The danger in reviewing Patricia Park's book is that in listing her many accolades & accomplishments, you’ll miss out on the smart fun of her debut novel, Re Jane.

She’s not only a Fulbright scholar, but a first-time novelist who earned the author trifecta:

  • The New York Times Sunday Book Review named Re Jane as Editor’s Choice.

  • NPR’s Fresh Air called Re Jane, “a wickedly inventive updating of Jane Eyre…”

  • And O, Oprah’s magazine!!, writes, “Reader, you’ll love her.”

In Re Jane, Park has dared to re-make beloved heroine Jane Eyre into a Korean-American orphan growing up in the ‘00s in Queens, New York. She works at her uncle’s grocery called simply, “Food.”

Jane is desperate to escape the outer boroughs to Manhattan, that core borough which “blazed in its own violet light and threw scraps of shadows on the rest of us,” Park writes.

But when Jane's post-college promised dot.com job goes bust, she travels through Manhattan to work in hipster Brooklyn. As a nanny. To another adoptee, a Chinese-American girl, Devon.

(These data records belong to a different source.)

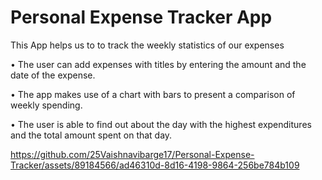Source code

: # Personal Expense Tracker App

This App helps us to to track the weekly statistics of our expenses

•	The user can add expenses with titles by entering the amount and the date of the expense.

•	The app makes use of a chart with bars to present a comparison of weekly spending.

•	The user is able to find out about the day with the highest expenditures and the total amount spent on that day.






https://github.com/25Vaishnavibarge17/Personal-Expense-Tracker/assets/89184566/ad46310d-8d16-4198-9864-256be784b109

Ironies abound, and Park skewers them all. Devon’s mom—the crazy woman in the attic--is recast as a feminist, very meta professor. And Devon’s dad, Rochester, is an ABD, All-But-Dissertation, English prof, languishing at a community college.

As Jane shuttles between worlds--from Korean-American Queens to Brooklyn academe to nanny-on-the-playground, to Seoul, Korea, to her return to New York—I won’t say to which borough—we root for her to find her own path to that violet light.

Jane—and Park—travel the complete range of culture from high to low and back with verve and wit and tenderness.